And the 2011 Desert Nights Rising Stars Writers Conference commences!
I never miss the Writers Conference (and when I say never, I really mean it). As a high school student I had my mother call me out sick so I could attend the full four days. As a university student I cut classes to attend panels and volunteer – “No, don’t worry about scheduling conflicts. I’m not going to class.” And last year, as a study abroad student in Japan, I was secretly just a tad bit delighted that the Writers Conference wasn’t being held…because I didn’t miss out on anything. As a high school freshman DNRS was overwhelming and enchanting, as a high school senior it was what prompted me to pursue a Creative Writing degree at ASU, and now as a university student and a Piper House intern, it is a doorway to a career. It is always a joy to be here, always a thrill. (Addicted? Obsessed? In love? Why, yes, I am.)

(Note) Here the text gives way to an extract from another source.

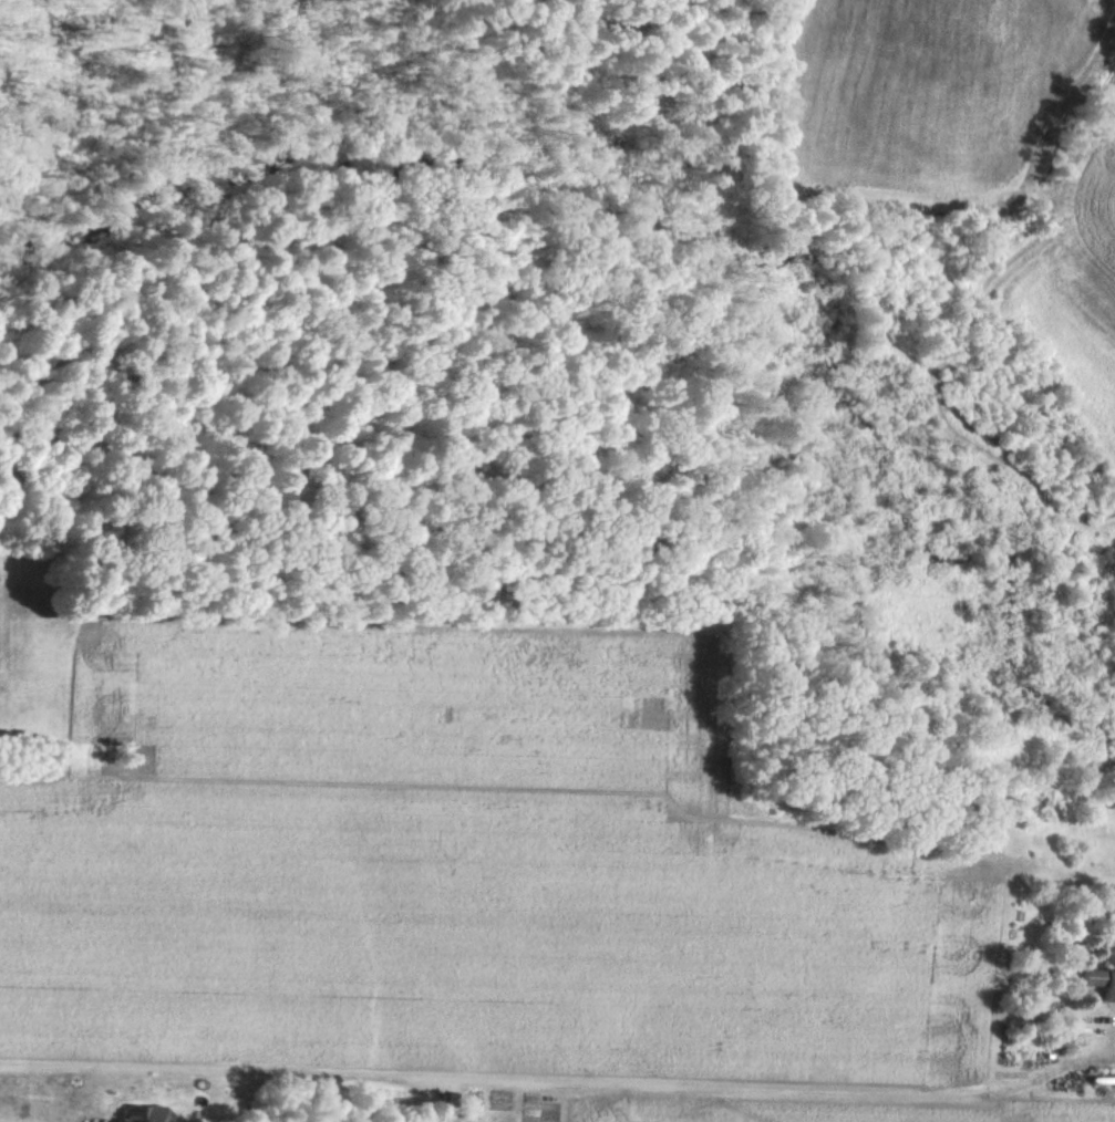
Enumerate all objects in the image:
building: (1099, 984)
road: (559, 1080)
building: (136, 1114)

This is my seventh DNRS Writers Conference. I'm ridiculously happy to be back.
It is so refreshing to return to the Writers Conference. It is relaxing. It is uplifting. It is hectic and busy and non-stop, but I can finally breathe again. I can finally stop being a student and I can return to being a writer. That's what the Writers Conference is to me, it is a renewal, it is inspiration. Desert Nights Rising Stars – the classes, the community, the atmosphere – fuels me, it feeds me, it fills me until I am confident again that I am a writer and until I can no longer hold prose in my head and must release it onto pages and sticky notes and corners of napkins.
Today...T.M. McNally emphasized the importance and existence of truth in fiction in his class entitled “A Matter of Soul (Not Character).” The life you write will save your own, and in saving your own life, you will save the lives of others. “I am not creating characters,” McNally said. “A character is false, inhuman. I am God. I create souls.” In her class “Maps for Storytellers,” Tara Ison broke down the basic structure of a story and analyzed the process of collisions and obstacles and need that drive conflict and move your character across the page.
In his keynote address “Invisible Borders,” Alberto Ríos spoke of the falseness of invisible lines and the fascinating depth of words... There are no borders between countries; the lines between cultures are only illusions. What difference is there between a green parrot and a green salad? A pen functions on so many different levels when it is una pluma. Literature is a power that transcends the invisible borders. A pencil holds enough graphite to write approximately 50,000 words, and you/I/we have the power to release those words.
I am refreshed. I am inspired. I am ready to write.
If you're here, at this revival of the Desert Nights Rising Stars Writers Conference, I hope you're enjoying everything as much as I am. If you're not here, I hope to see you next year. I'll be back.